The business owner or manager must never require a delivery driver to rush or hurry on a delivery.
 
And operators should hold regular safety classes for drivers. Some non-owned auto policies outline training programs that must take place in order to maintain coverage.
 
Affording coverage
 
Operators can take a number of steps to help reduce the cost of non-owned auto coverage.
 
The business should have strict safety guidelines in place for all drivers and make sure to communicate them clearly.
 
Purchasing autos for delivery drivers to use generally doesn't help reduce the cost of coverage and may actually end up being more expensive in the long run.
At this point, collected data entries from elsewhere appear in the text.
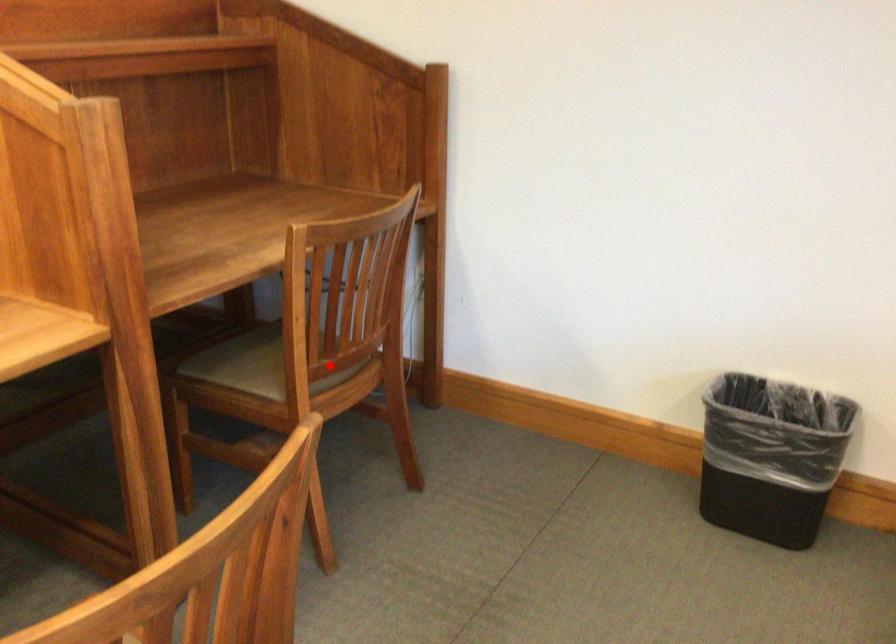
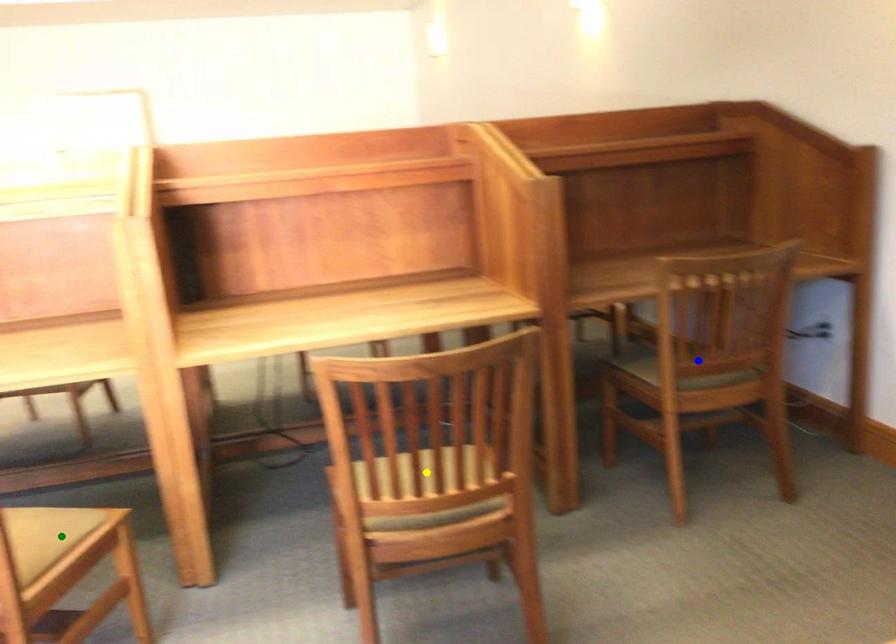
Question: I am providing you with two images of the same scene from different viewpoints. A red point is marked on the first image. You are given multiple points on the second image. Can you choose the point in image 2 that corresponds to the point in image 1?

Choices:
 (A) yellow point
 (B) blue point
 (C) green point

Answer: (B)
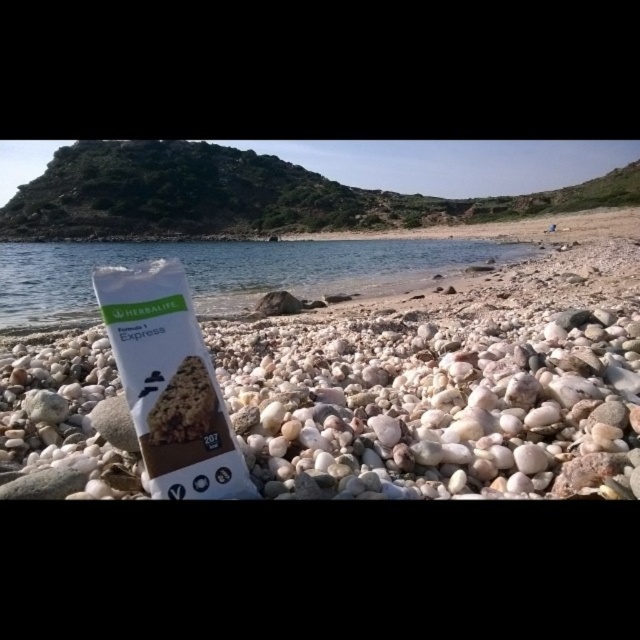
Question: Is white pebbled beach at center smaller than clear water at center?

Choices:
 (A) yes
 (B) no

Answer: (A)

Question: Does clear water at center appear under white cardboard package at center?

Choices:
 (A) no
 (B) yes

Answer: (A)

Question: Is white pebbled beach at center positioned before clear water at center?

Choices:
 (A) no
 (B) yes

Answer: (B)

Question: Which point is closer to the camera?

Choices:
 (A) clear water at center
 (B) white pebbled beach at center
 (C) white cardboard package at center

Answer: (C)

Question: Which object appears closest to the camera in this image?

Choices:
 (A) clear water at center
 (B) white pebbled beach at center
 (C) white cardboard package at center

Answer: (C)

Question: Which object is the closest to the white pebbled beach at center?

Choices:
 (A) clear water at center
 (B) white cardboard package at center

Answer: (B)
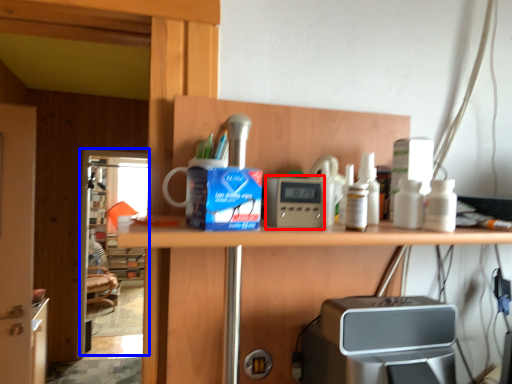
Question: Which object appears farthest to the camera in this image, appliance (highlighted by a red box) or screen door (highlighted by a blue box)?

Choices:
 (A) appliance
 (B) screen door

Answer: (B)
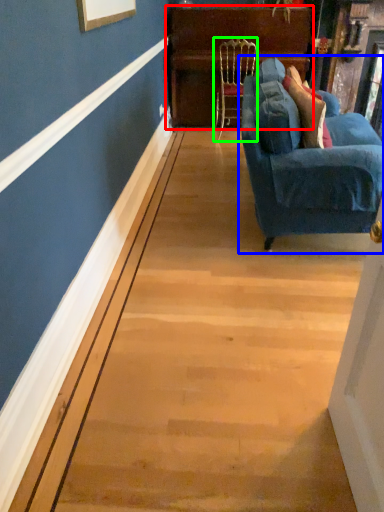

It has been proven that if a driver uses his own vehicle for delivery he is more prudent in his driving.
 
It gives him a financial reason to be safe. If the business purchases the auto to save money on non-owned auto insurance, the driver has no incentive to drive prudently.
 
And operators should be as selective as possible when it comes to hiring.
 
Fort Lauderdale, Fla.-based pizzeria chain Pizza Fusion, for example, hires older, more mature workers whenever possible. The company has 75 franchise restaurants and employs 75 to 100 drivers company-wide.
 
"We actually have quite a few older drivers, because they have great daytime availability," said Ashley Rathgeber, procurement and research and development manager for Pizza Fusion. "They also usually have good driving records, which helps with lowering our insurance costs."